When we read a story, the characters in the story know a great deal about their world. They learn new things over the course of the story, but as a general statement, they know the basics of their world. When we game, we create a story, with the players writing their character's actions and dialog, and the GM writing the rest and functioning as the editor. These stories are frequently derailed by players not knowing basic information about the world they are playing in. (Oh, you're the prince of my country, the one we are in... Yes, Fool! Take him away... *scuffle ensues*) Would you enjoy a story where the author made stupid obvious mistakes? Of course not. Mistakes like this frequently ruin the atmosphere and feel of games, for the GM and the other players.
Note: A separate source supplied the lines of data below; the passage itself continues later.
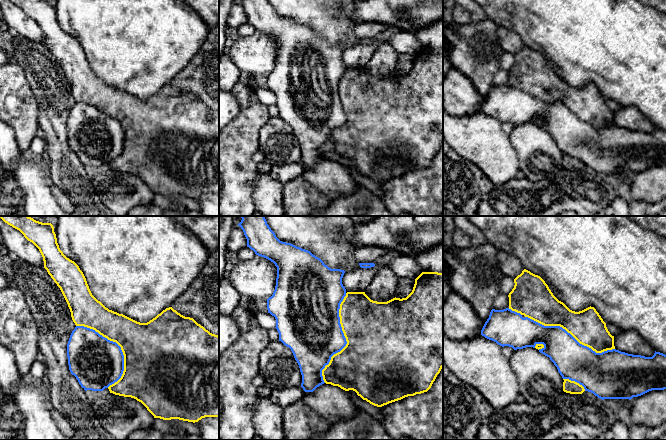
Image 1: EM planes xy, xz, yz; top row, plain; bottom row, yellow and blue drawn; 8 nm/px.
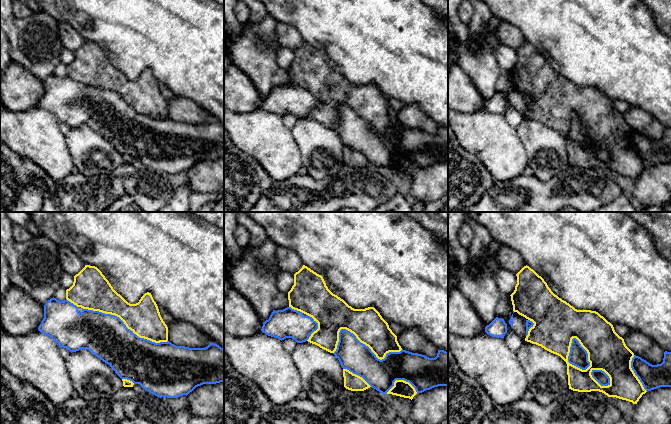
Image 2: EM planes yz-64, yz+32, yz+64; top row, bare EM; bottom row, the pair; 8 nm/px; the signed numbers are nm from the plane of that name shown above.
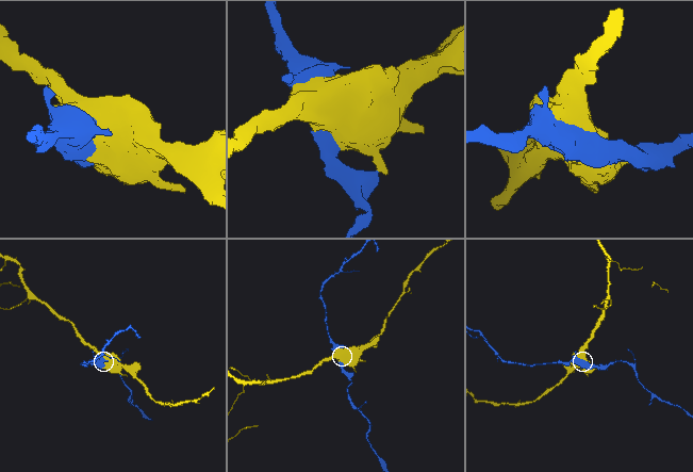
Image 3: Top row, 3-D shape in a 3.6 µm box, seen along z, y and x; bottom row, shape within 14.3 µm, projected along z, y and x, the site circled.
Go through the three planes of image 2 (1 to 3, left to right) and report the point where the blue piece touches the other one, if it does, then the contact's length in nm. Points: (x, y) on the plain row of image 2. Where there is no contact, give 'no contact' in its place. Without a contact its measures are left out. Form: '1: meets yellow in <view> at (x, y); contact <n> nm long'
1: meets yellow in yz-64 at (125, 100); contact 750 nm long
2: meets yellow in yz+32 at (360, 117); contact 550 nm long
3: meets yellow in yz+64 at (587, 128); contact 280 nm long

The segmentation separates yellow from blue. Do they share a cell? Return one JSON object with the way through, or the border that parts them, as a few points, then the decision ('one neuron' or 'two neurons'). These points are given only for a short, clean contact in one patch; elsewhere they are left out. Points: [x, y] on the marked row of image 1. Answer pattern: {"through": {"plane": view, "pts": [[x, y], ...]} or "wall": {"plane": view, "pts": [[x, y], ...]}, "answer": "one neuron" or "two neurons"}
{"answer": "two neurons"}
One of the problems with creating a unique game environment, especially a more exotic world, is that you can leave your players 'out of the loop' because they do not know the culture and the world. You think the game is whizzing along while the players begin to look at you blankly because they don't know why things are happening. Many standard fantasy worlds (stamped out of the Tolkein/ Western European mold) have elements that go far beyond the generic tropes; complex political situations, religious or mystical issues, or history that is detailed and applicable to the current story line. Sometimes GMs get too wrapped up in the creation of the world and campaign that they forget that they have to communicate their world to others.

Players need to know that is going on. If you don't the results... for your campaign can be disastrous, as players will flounder and be frustrated, as the GM will be confused and not understand why the game is not going anywhere, as players will wonder what the heck the GM is talking about.

The best tool for communication is the World Pack. A world pack is a packet of information that explains the details of the campaign and the game setting. One section of the world pack should be dedicated to the game setting, including information that the players will need to know about their character's world.

When the GM creates a packet for a given campaign, it will include game mechanics as well as setting materials. In many cases, a well crafted game environment may exceed the stated rules of the game being played. Modifications to classes/ templates for each species or group, gifts/ flaws only available to people from a certain region, attribute modifiers for each country, odd skills, and changes in the costs of certain skills, are all quick easy changes tied to the game environment. Always make sure to note in the packet any rule changes from the printed rules.

A good portion of the packet will be information explaining the campaign setting. This should all the information the troupe the players need about the game environment and the world it represents. This does not have to be in large, long, encyclopedia like sections. It can be a collection of important pieces of information, in simple short sections. GMs: Include as much as you are able, as it will save you having to explain things in the future.

One thing every world packet should include is Visceral Elements, concrete things about life in the world. Birth, Death, Eating, Sleeping, Family/ Marriage, and Work/ Leisure, are some of the most important visceral elements. Every world pack should include sections on these topics. Note: Short and brief sections are sometimes better than long, complete entries.

Another component of the pack should give advice on the style of game being presented and the type of scenarios the GM is planning to present. This way the players, if the GM hasn't been communicating with them beforehand, know exactly what they are getting into.

World packs are not the only tool you have to communicate, just the primary one. Sometimes players don't know something about the game world and the information is not in any world pack. (Sometimes, the information might be in the world pack, but you want to bring it to the player's attention.) The GM can start the game with a Narrative Moment. This is a moment in the beginning of the game, when the GM can explain some aspect of the world. They can be little mini-lectures on some aspect of the game environment, or some cultural knowledge (myths, legends, history, etc) that the characters might need to know. GMs: If you make a habit of having narrative moments every game, then the players will not automatically know something is 'special' or important when you mention it. Also note what you say in a narrative moment in your notes, so it can be added to the world pack in the future and you won't contradict yourself in the future.

I personally create a world pack for every campaign I run. These campaigns run from four sessions to six years. The packs ranges from four to sixty four pages. Being of the game designer persuasion, my packets tend to be everything you will need to run the game from scratch (If not they quickly evolve into that as the campaign goes forward.) Overkill? A little. However my players know what the world is like, what is expected of them, what they should expect, and the style of play I am looking for. My games have few, if any, of the issues that most gms have in their games because my players know exactly what is in store for them. Most have made positive comments about this because there is no period of 'trying to figure out what is going on', they can take straight to the story.